La question de la précarité énergétique revient sur le devant de la scène
La précarité énergétique touche aujourd’hui 12 millions de personnes en France. Le défi est encore plus colossal depuis l’augmentation des coûts de l’énergie et la fin du bouclier tarifaire. Face à cette crise, de nombreuses associations, dont la Fondation Abbé Pierre et le Réseau Action Climat, pressent le gouvernement d’agir pour renforcer les mesures de soutien et accélérer la rénovation des logements énergivores.
Et il y a urgence ! Selon le Médiateur national de l’énergie, un tiers des foyers français déclare souffrir du froid dans leur logement. Fait inquiétant, ce chiffre a doublé depuis 2020. Les plus jeunes (moins de 35 ans) et les travailleurs précaires (employés et ouvriers) sont particulièrement affectés, avec respectivement 43 % et 42 % de ces groupes déclarant ressentir le froid.
De plus, la fin du bouclier tarifaire en 2023 a plongé plus d’un million de ménages dans des situations de coupures ou de réduction de puissance électrique pour cause d’impayés. Cet état de fait met en lumière l’urgence de renforcer les mesures pour protéger les plus fragiles avant l’arrivée de l’hiver.
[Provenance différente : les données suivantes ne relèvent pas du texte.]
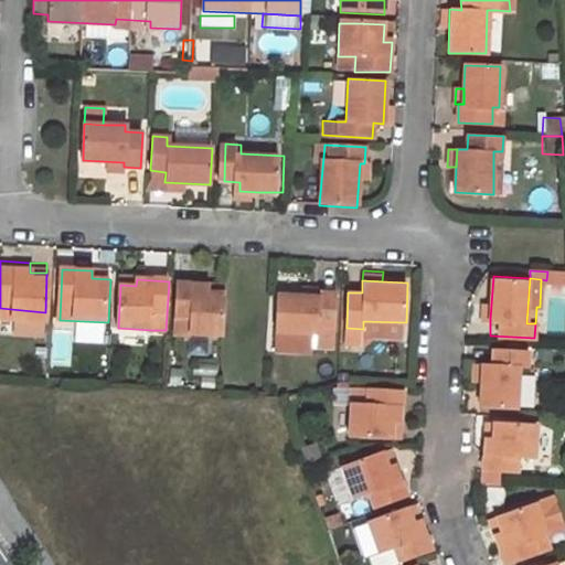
[(192,317),(191,334),(222,336),(224,294),(210,292),(211,286),(178,284),(176,316),(192,317)]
Accélérer les rénovations pour mieux protéger les populations
La directrice générale du Réseau Action Climat, Morgane Créach, dénonce la « procrastination » des pouvoirs publics sur le sujet. De plus, elle demande une accélération des rénovations des logements considérés comme des passoires thermiques. Selon elle, la lutte contre la précarité énergétique doit s’intégrer dans une stratégie plus large de protection contre les impacts des changements climatiques.
Le projet de loi de finances pour 2025 envisage une baisse de 1,5 milliard d’euros des fonds alloués à l’aide MaPrimeRenov’, réduisant ainsi le budget à 2,5 milliards d’euros. Forcément, il s’agit d’un mauvais signal envoyé. Les associations appellent à maintenir les crédits et soulignent la nécessité d’une politique publique stable en matière de rénovation énergétique. Enfin, le chèque énergie, actuellement distribué à près de 6 millions de ménages, est jugé essentiel mais insuffisant. Certains militent pour un triplement de son montant moyen, pour atteindre 450 euros.